El ecuador de noviembre desnuda impúdicamente los árboles de nuestro entorno, mientras las tapices amarillentos del campo demudan sus tonos por el incipiente verde que aflora a causa de las incesantes lluvias de este húmedo otoño . Mis pasos se encaminan inciertos entre las innumerables y caprichosas sendas que dibujan las hojas deshojadas que abrigan el mojado suelo. Es tiempo de ocres, de pasteles y de satinados con los que la naturaleza pincela a placer numerosos retratos de vida. Una de esas fotografías de larga trayectoria humana la encontré, una vez más, en uno de esos templos vivos de la vida que cada día es menos vida, pero donde un gesto, por pequeño que sea,  una leve sonrisa o un minuto de oído adquieren un precio impagable que supera cualquier bien material; en estos escenarios donde el otoño es más otoño y las actitudes humanas encuentran el caldo de cultivo para ser precisamente humanas, ante todo.
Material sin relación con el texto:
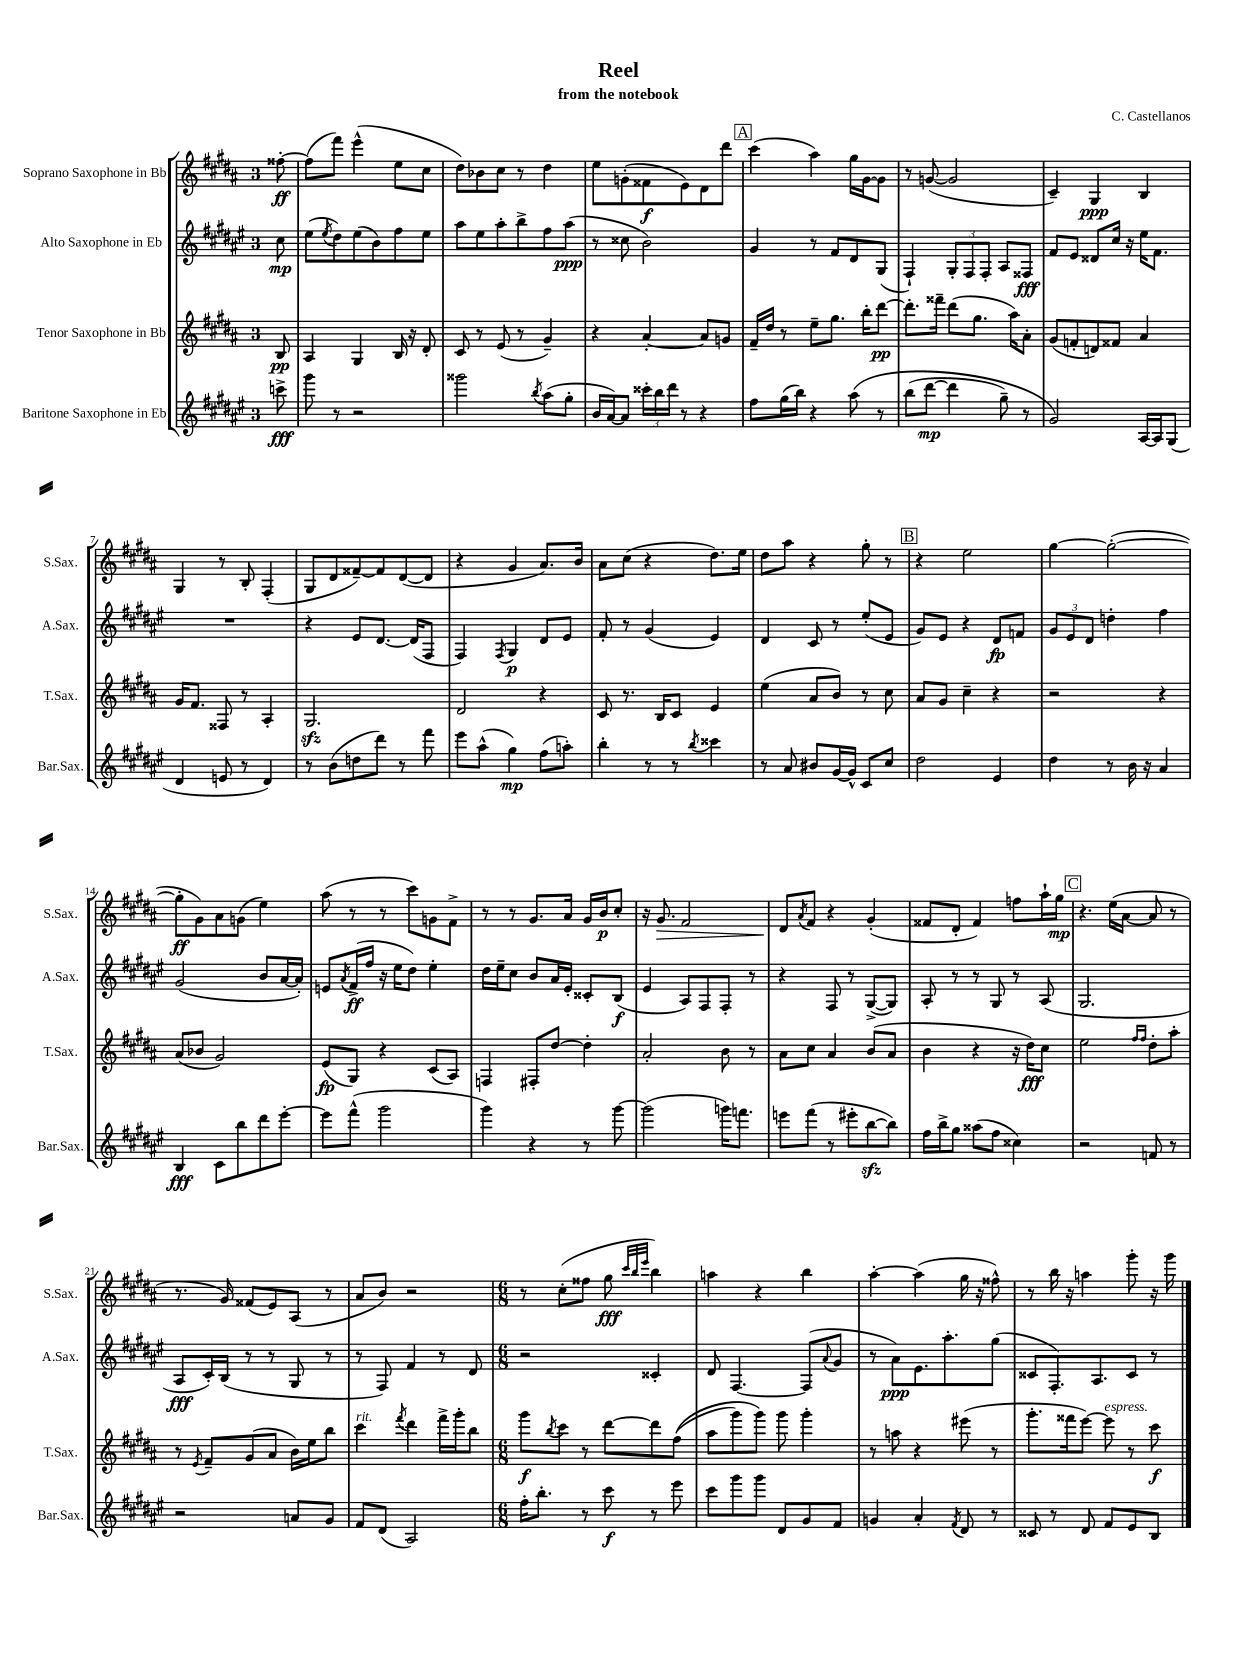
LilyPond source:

\header { title = "Reel" composer = "C. Castellanos" subtitle = "from the notebook" }
<<
\new StaffGroup <<
\new Staff = "s0" \with { instrumentName = "Soprano Saxophone in Bb" shortInstrumentName = "S.Sax." } {
    \clef treble \key b \major \once \override Staff.TimeSignature.style = #'single-digit \time 3/4 \partial 8
    fisis''8~-.\ff |
    fisis''8( fis'''8) e'''4-^( e''8 cis''8 |
    dis''8) bes'8 cis''8 r8 dis''4 |
    e''8 g'8-.( fisis'8\f e'8) dis'8 dis'''8 |
    \mark \markup { \box "A" } cis'''4( ais''4) gis''16 gis'16~ gis'8 |
    r8 g'8~( g'2 |
    cis'4--) gis4\ppp b4 |
    gis4 r8 b8-. fis4-.( |
    gis8 dis'8 fisis'8~--) fisis'8 dis'8~( dis'8 |
    r4 gis'4 ais'8.) b'16 |
    ais'8 cis''8( r4 dis''8.) e''16 |
    dis''8 ais''8 r4 gis''8-. r8 |
    \mark \markup { \box "B" } r4 e''2 |
    gis''4~ gis''2~-.( |
    gis''8-.\ff gis'8) ais'8 g'8( e''4) |
    ais''8( r8 r8 cis'''8) g'8 fis'8-> |
    r8 r8 gis'8. ais'16 gis'16 b'16\p cis''8-. |
    r16 gis'8.\> fis'2 |
    dis'8\! \acciaccatura { ais'8 } fis'8 r4 gis'4-.( |
    fisis'8 dis'8-. fisis'4) f''8 ais''16-! gis''16\mp |
    \mark \markup { \box "C" } r4. e''16( ais'16~ ais'8 r8 |
    r8. gis'16) fisis'8( e'8) ais8( r8 |
    ais'8 b'8) r2 |
    \numericTimeSignature \time 6/8 r8 cis''8-.( fisis''8 gis''8\fff \grace { cis'''32 b''32 e'''32 } b''4) |
    a''4 r4 b''4 |
    ais''4~-. ais''4( gis''16 r16 fisis''8-^) |
    r8 b''16 r16 a''4 gis'''8-. r16 gis'''16 \bar "|." |
}
\new Staff = "s1" \with { instrumentName = "Alto Saxophone in Eb" shortInstrumentName = "A.Sax." } {
    \clef treble \key fis \major \once \override Staff.TimeSignature.style = #'single-digit \time 3/4 \partial 8
    cis''8\mp |
    eis''8( \acciaccatura { eis''8 } dis''8) eis''8( b'8) fis''8 eis''8 |
    ais''8 eis''8 ais''8-. b''8-> fis''8 ais''8\ppp( |
    r8 cisis''8 b'2) |
    \mark \markup { \box "A" } gis'4 r8 fis'8 dis'8 gis8( |
    fis4-!) \tuplet 3/2 { gis8-. fis8 fis8-. } ais8 fisis8\fff |
    fis'8 eis'8 disis'8 cis''16 r16 eis''16 fis'8. |
    R2. |
    r4 eis'8 dis'8.~ dis'16( fis8 |
    fis4) \acciaccatura { fis8 } gis4\p dis'8 eis'8 |
    fis'8-. r8 gis'4( eis'4) |
    dis'4 cis'8 r8 eis''8-.( eis'8 |
    \mark \markup { \box "B" } gis'8) eis'8 r4 dis'8\fp f'8 |
    \tuplet 3/2 { gis'8 eis'8 dis'8 } d''4-. fis''4 |
    gis'2( b'8 ais'16~ ais'16-.) |
    e'8 \acciaccatura { ais'8 } fis'16->\ff( fis''16 r16 eis''16 dis''8) eis''4-. |
    dis''16 eis''16-- cis''8 b'8 ais'16 eis'16-. cisis'8-. b8\f( |
    eis'4 ais8) fis8 fis8-. r8 |
    r4 fis8 r8 gis8~->( gis8) |
    ais8-. r8 r8 gis8 r8 ais8( |
    \mark \markup { \box "C" } gis2. |
    ais8\fff cis'16-.) b16( r8 r8 gis8 r8 |
    r8 fis8) fis'4 r8 dis'8 |
    \numericTimeSignature \time 6/8 r2 cisis'4-. |
    dis'8 fis4.~ fis8( \appoggiatura { ais'8 } gis'8 |
    r8 ais'8\ppp) eis'8. ais''8.-. gis''8( |
    cisis'8 fis8.-.) ais8. cisis'8 r8 \bar "|." |
}
\new Staff = "s2" \with { instrumentName = "Tenor Saxophone in Bb" shortInstrumentName = "T.Sax." } {
    \clef treble \key b \major \once \override Staff.TimeSignature.style = #'single-digit \time 3/4 \partial 8
    b8\pp |
    ais4 gis4 b16 r16 dis'8-. |
    cis'8 r8 e'8( r8 gis'4--) |
    r4 ais'4~-. ais'8 g'8 |
    \mark \markup { \box "A" } fis'16-- dis''16 r8 e''8-- gis''8. b''16-. dis'''8~\pp |
    dis'''8.-. fisis'''16-- dis'''8( gis''8. ais''16) ais'8-. |
    gis'8( f'8-. d'8) fisis'8 ais'4 |
    gis'16 fis'8. fisis8 r8 ais4-. |
    gis2.\sfz |
    dis'2 r4 |
    cis'8 r8. b16 cis'8 e'4 |
    e''4( ais'8 b'8) r8 cis''8 |
    \mark \markup { \box "B" } ais'8 gis'8 cis''4-- r4 |
    r2 r4 |
    ais'8( bes'8 gis'2) |
    e'8\fp( gis8) r4 cis'8( ais8) |
    f4 fis8-. dis''8~ dis''4-. |
    ais'2-. b'8 r8 |
    ais'8 cis''8 ais'4 b'8( ais'8 |
    b'4 r4 r16 dis''16\fff) cis''8 |
    \mark \markup { \box "C" } e''2 \grace { fis''16 fis''16 } dis''8-. ais''8-. |
    r8 \acciaccatura { e'8 } fis'8-- gis'8( ais'8 b'16) e''16 b''8 |
    cis'''4^\markup { \italic "rit." } \acciaccatura { fis'''8 } dis'''4 fis'''16-> gis'''16-. b''8 |
    \numericTimeSignature \time 6/8 gis'''8\f \acciaccatura { b''8 } cis'''8 r8 dis'''8~ dis'''8 fis''8(\( |
    ais''8 gis'''8) gis'''8\) gis'''8 gis'''4-. |
    r8 a''8 r4 eis'''8( r8 |
    gis'''8.-. fisis'''16 e'''8~) e'''8^\markup { \italic "espress." } r8 cis'''8\f \bar "|." |
}
\new Staff = "s3" \with { instrumentName = "Baritone Saxophone in Eb" shortInstrumentName = "Bar.Sax." } {
    \clef treble \key fis \major \once \override Staff.TimeSignature.style = #'single-digit \time 3/4 \partial 8
    c'''8->\fff |
    gis'''8 r8 r2 |
    gisis'''2 \acciaccatura { b''8 } ais''8( gis''8-. |
    b'16 ais'16~) ais'8 \tuplet 3/2 { cisis'''16-. b''16 dis'''16 } r8 r4 |
    \mark \markup { \box "A" } fis''8 gis''16( b''16) r4 ais''8\( r8 |
    b''8( dis'''8~\mp dis'''4 gis''8--) r8 |
    gis'2\) ais16~ ais16 gis8( |
    dis'4 e'8 r8 dis'4) |
    r8 b'8( d''8 dis'''8) r8 fis'''8 |
    eis'''8 ais''8-^( gis''4\mp) fis''8( a''8-.) |
    b''4-. r8 r8 \acciaccatura { b''8 } cisis'''4 |
    r8 ais'8 bis'8 gis'16~ gis'16-^ cis'8 cis''8 |
    \mark \markup { \box "B" } dis''2 eis'4 |
    dis''4 r8 b'16 r16 ais'4 |
    b4\fff cis'8 b''8 dis'''8 eis'''8~-. |
    eis'''8 fis'''8-^( gis'''2 |
    gis'''4) r4 r8 gis'''8~ |
    gis'''2( g'''16) f'''8. |
    e'''8 fis'''8( r8 eis'''8-. b''8~\sfz b''8) |
    fis''16 b''16-> gis''8 aisis''8( fis''8 cisis''4) |
    \mark \markup { \box "C" } r2 f'8 r8 |
    r2 a'8 gis'8 |
    fis'8 dis'8( ais2) |
    \numericTimeSignature \time 6/8 fis''16-. b''8.-. r8 cis'''8\f r8 eis'''8 |
    cis'''8 gis'''8 gis'''8 dis'8 gis'8 fis'8 |
    g'4 ais'4-. \acciaccatura { fis'8 } dis'8 r8 |
    cisis'8 r8 dis'8 fis'8 eis'8 b8 \bar "|." |
}
>>
>>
Aquí, el  visitante se deja llevar por los  murmullos y lamentos que cantan los protagonistas que hallan en estos  establecimientos  el penúltimo albergue, los penúltimos rayos de una tenue luz que aún ilumina los torpes pasos por infinitos pasillos antojados. 


Todo comenzó cuando doña Elvira enviudó. Cuando la edad empezó a pasar factura y ya no podía valerse por sí misma. Fue entonces cuando todos y cada uno de sus cinco hijos instalaron a su madre en este mismo centro donde ahora ella se desahoga con el imprevisto visitante. Ella ya no sabe exactamente cuándo fue le última vez que recibió noticias de sus descendientes, aunque al principio esto no ocurría. Cuando se marcharon del pueblo escribían y llamaban por teléfono. Luego, las cartas se espaciaron cada vez más, el teléfono enmudeció y las visitas quedaron sumidas en una dolorosa quimera. Paulatinamente, sus descendientes dejaron de ir a verla. La justificación era el trabajo y  las numerosas  ocupaciones. Las diferentes actividades profesionales y los negocios personales comenzaron a irles bien y no tenían tiempo para visitar a su madre. A lo mejor, subraya la anciana, piensen que una mujer de pueblo no encaje en su mundo o que  tal vez su madre pueda entorpecerles su vida.


 Como todos los días del año, la rutina preside el tictac del tiempo que corre despiadado en contra de los calendarios vivientes que alberga este centro geriátrico ,en el que todos los esfuerzos por aderezar la estancia con un halo de “normalidad” se rebelan para desnudar los dramas y tragedias que muchos de los residentes llevan consigo con imperativa resignación capuchina.  



Es media tarde. Una pátina intensa de gris oscuro, casi negro, se posa en lontananza sobre el próximo horizonte de las cumbres nubosas de los Filabres. Los pasillos y estancias comunes del centro se pueblan de epidermis arrugadas. Chapotean las gotas de agua sobre la cubierta del edificio funcional que lleva nombre de alcalde. La tarde se adormece y los grises dominan  las desiertas calles como se imponen en el relato entrañable y sincero de doña Elvira, quien afirma que muchas veces al día procura engañarse. La realidad, la suya y la de muchos de sus compañeros residentes, puede ser demasiado dura, por lo que asegura que no ha perdido la esperanza de que cualquier mañana de cualquier día, antes de que muera el otoño,  alguno de sus hijos abra la puerta de su habitación y le haga recordar que aún no está sola, viejita y entregada a la suerte de una institución tan  necesaria como fría. Cuando el engaño no habita su corazón, a menudo las lágrimas enjugan sus ojos como las gotas de la lluvia riegan las hojas de otoño en un continuo chapoteo de melancolía, la del otoño de doña Elvira, la del otoño de la vida.